Химера
Шрифт:
— Да успокойся ты… Зачем глотку надсаживаешь? Не трогаю я тебя.
Вот это новости! И эта меня не помнит. Как и старик… Мистика… Или, может, делает вид, что не помнит. Становится все интересней. Главное, участники в сборе, а воспоминаний у них нет. Только где-то монах припозднился… Ситуация все больше становится похожей на похмельную белиберду. Вот только когда я бредил? В прошлый раз или сейчас?

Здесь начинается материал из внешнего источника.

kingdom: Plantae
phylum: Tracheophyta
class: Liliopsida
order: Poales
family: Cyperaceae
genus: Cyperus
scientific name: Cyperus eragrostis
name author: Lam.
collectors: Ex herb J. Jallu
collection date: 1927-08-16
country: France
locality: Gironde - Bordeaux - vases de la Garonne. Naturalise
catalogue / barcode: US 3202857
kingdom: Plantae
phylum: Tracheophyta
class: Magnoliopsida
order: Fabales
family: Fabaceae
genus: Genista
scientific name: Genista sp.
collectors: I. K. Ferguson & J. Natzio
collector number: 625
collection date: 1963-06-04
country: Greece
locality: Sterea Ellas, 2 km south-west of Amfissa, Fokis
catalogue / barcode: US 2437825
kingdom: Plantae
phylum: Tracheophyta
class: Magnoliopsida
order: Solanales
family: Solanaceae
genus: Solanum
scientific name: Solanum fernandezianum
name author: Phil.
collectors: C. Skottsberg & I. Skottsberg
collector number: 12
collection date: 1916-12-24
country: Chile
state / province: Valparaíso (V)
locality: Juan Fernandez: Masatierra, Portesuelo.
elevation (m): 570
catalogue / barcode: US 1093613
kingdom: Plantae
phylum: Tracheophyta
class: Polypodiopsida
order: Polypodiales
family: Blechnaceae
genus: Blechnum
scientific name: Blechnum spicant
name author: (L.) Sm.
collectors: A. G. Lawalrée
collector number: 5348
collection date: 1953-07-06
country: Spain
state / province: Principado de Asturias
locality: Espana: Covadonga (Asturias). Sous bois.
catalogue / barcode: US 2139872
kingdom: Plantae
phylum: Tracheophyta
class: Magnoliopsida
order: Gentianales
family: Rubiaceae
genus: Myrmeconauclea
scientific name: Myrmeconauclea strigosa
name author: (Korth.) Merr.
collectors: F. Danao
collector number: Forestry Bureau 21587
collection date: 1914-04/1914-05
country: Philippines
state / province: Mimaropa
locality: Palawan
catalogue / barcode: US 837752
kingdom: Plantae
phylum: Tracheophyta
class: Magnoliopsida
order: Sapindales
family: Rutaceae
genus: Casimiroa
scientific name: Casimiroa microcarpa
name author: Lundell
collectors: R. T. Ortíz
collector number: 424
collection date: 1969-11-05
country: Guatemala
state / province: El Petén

— Что ты успокаиваешь? Я тебя сейчас сама, знаешь, как успокою?! Пьянь подзаборная! У тебя от похмельного бреда шифер поехал, — орала она, изредка переходя на пронзительный визг.
Всех
— Не ори, я тебе говорю. Барабанные перепонки мне порвешь. Кляп засунь в рот, если не умеешь себя контролировать. В прошлый раз ты ласковей была, когда «по-соседски» за солью приходила. Причем сама, по доброй воле. Никто тебя, дура, силой не затаскивал, — не выдержав потока оскорблений, парировал я, вцепляясь мертвой хваткой в ручки ее сумки.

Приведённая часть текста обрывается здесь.